Achieving ARCSS Integration Goals: At its 1998 meeting, the AC agreed that improving the community's expertise in integrated modeling will help to achieve better integration in ARCSS. The development of an improved modeling capability will require communication among ARCSS investigators to define appropriate modeling problems and inclusion of a new cohort of investigators in the ARCSS community. Targeted post-doctoral support in modeling was discussed as one mechanism to develop a cohort of well-trained interdisciplinary modelers. The implementation of a specific post-doctoral fellowship program is difficult, however. This type of post-doctoral support would be unusual at NSF, and the program needs investments in time for discussion, collaboration, and integration by the arctic research community to identify appropriate questions and approaches, as discussed above for HARC and SIMS.

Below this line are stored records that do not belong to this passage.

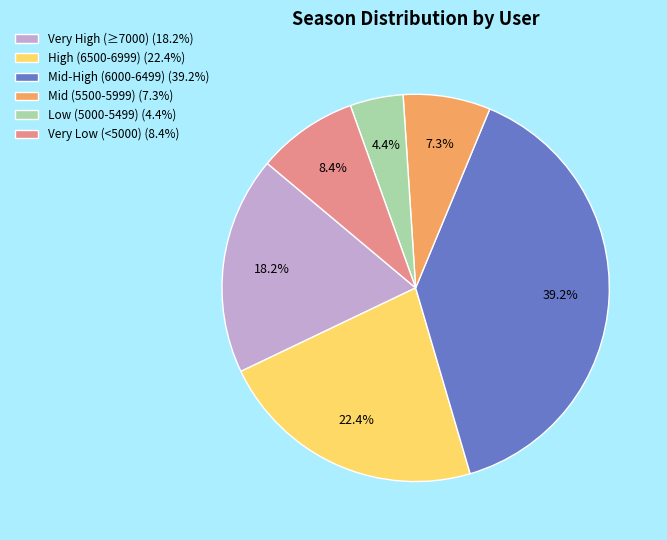

Rank the categories by value from highest to lowest.

Mid-High (6000-6499) (39.2%), High (6500-6999) (22.4%), Very High (≥7000) (18.2%), Very Low (<5000) (8.4%), Mid (5500-5999) (7.3%), Low (5000-5499) (4.4%)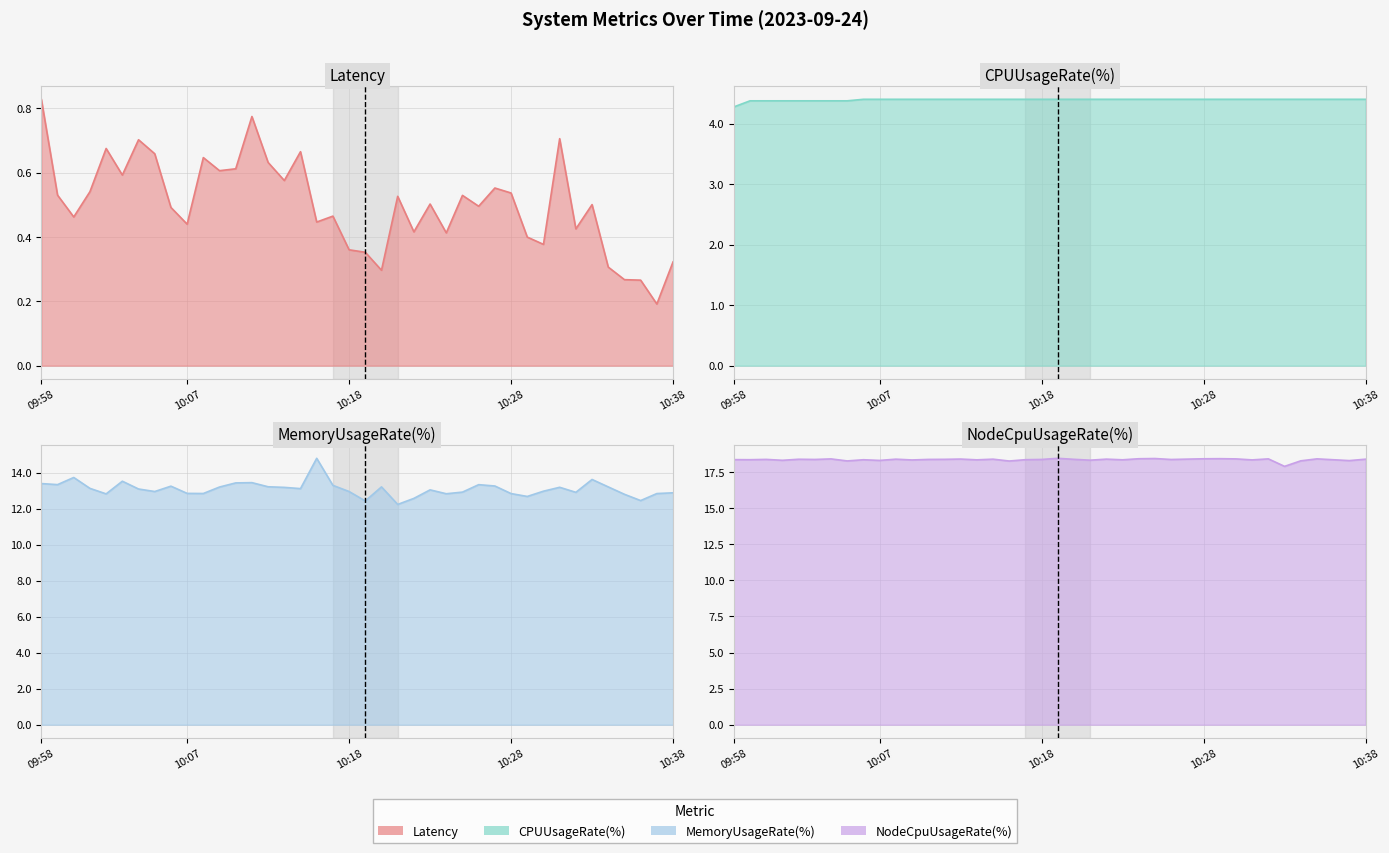

What is the difference between the maximum and minimum values in the CPUUsageRate(%) line series?

0.1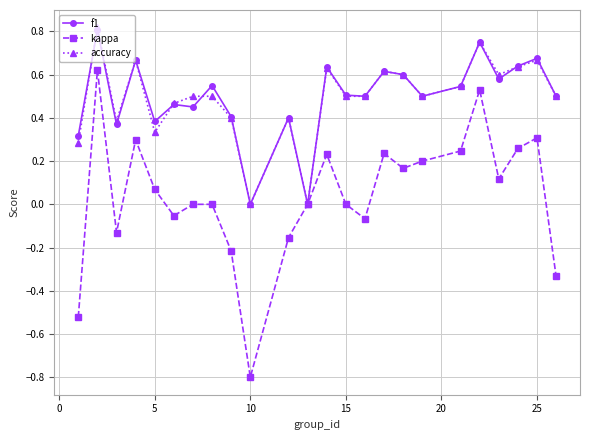

How many lines are shown in the chart?

3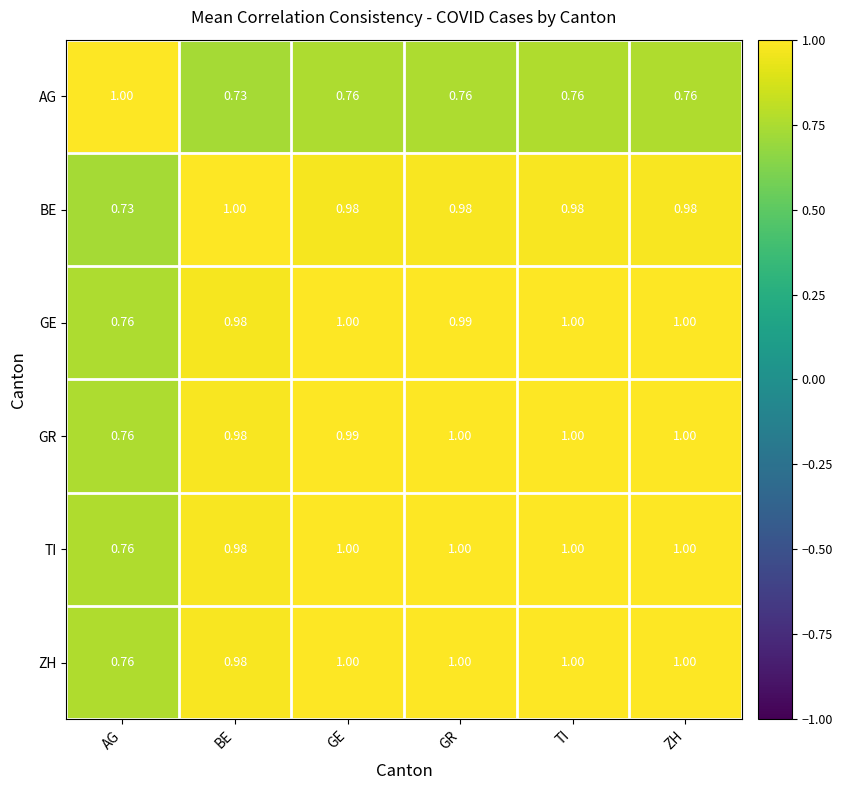

Where is GR nearest to the value 0?

AG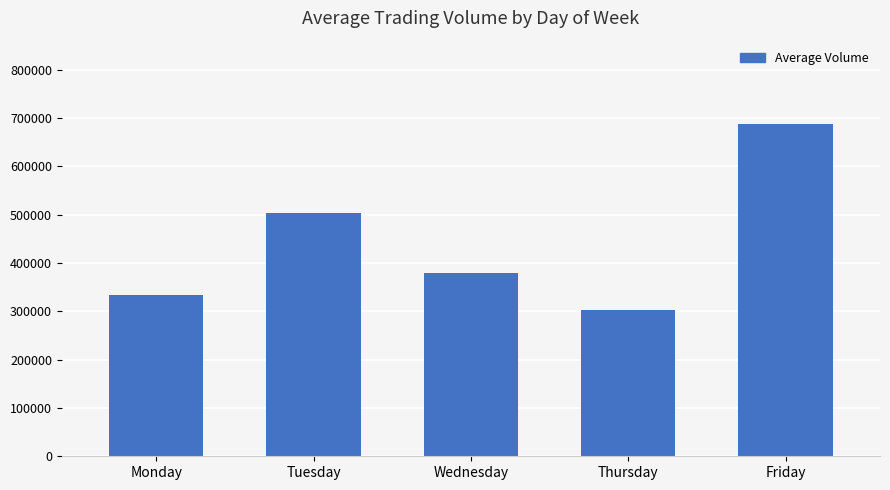

What is the difference between the values at Monday and Wednesday?

45449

Developing a successful integrative modeling effort through post-doctoral support remains an important ARCSS goal. PIs should be encouraged to submit SIMS proposals that include post-doc support as well as a component to facilitate integrative involvement of the post-docs across ARCSS projects and components (for example, by co-sponsoring the post-doc with an ARCSS PI from another component). As an example, the SIMS project on the PanArctic Water Balance included postdoc and grad student training. These postdocs and students were exposed to interdisciplinary thinking, mathematical modeling, and problem solving as the different research groups met to link the big picture together. Such student and postdoc involvement in ARCSS research is contributing to the development of young Earth and Arctic System Scientists.

  1. ACTION: The AC will encourage the ARCSS community to include post-doctoral support in SIMS proposals.

To stimulate development of SIMS proposals in the longer term, a concise statement of integrative issues not being addressed should be available to the community. As a mechanism toward:

  1. Improving integration across ARCSS components
  2. Defining appropriate questions for interdisciplinary modelers to address, and
  3. Including young investigators in the ARCSS community,

the AC at its 1999 meeting recommended that we plan an ARCSS All-Hands workshop to take place in 2001. The purpose of the All-Hands meeting would be to develop strategies for bridging identified gaps in the integration of ARCSS research.

  1. ACTION: AC members agreed to make a systematic effort to identify gaps in ARCSS research aimed at integration across components (i.e., compare work recommended in science plans to work proposed or funded, looking specifically for questions appropriate for an interdisciplinary modeling approach).
  2. ACTION: The AC will ask SSCs to review and comment on the AC's draft of gaps in integrating ARCSS research in the context of existing science plans and the development of proposed and funded projects and with the perspective of the projects or components in which they are involved.
  3. ACTION: The AC will take a lead role in organizing the next All-Hands workshop around these identified gaps in integration of ARCSS research. The AC recommends substantial provisions for the involvement of grad students and post-docs in the meeting by providing funding for travel and special sessions (both scientific and program planning) for the contributions of young investigators.

Other issues:

Intergovernmental Panel on Climate Change draft assessment may benefit from a broader review by arctic community.

  1. ACTION: The AC will encourage the community to review the current document using an Arctic Info announcement.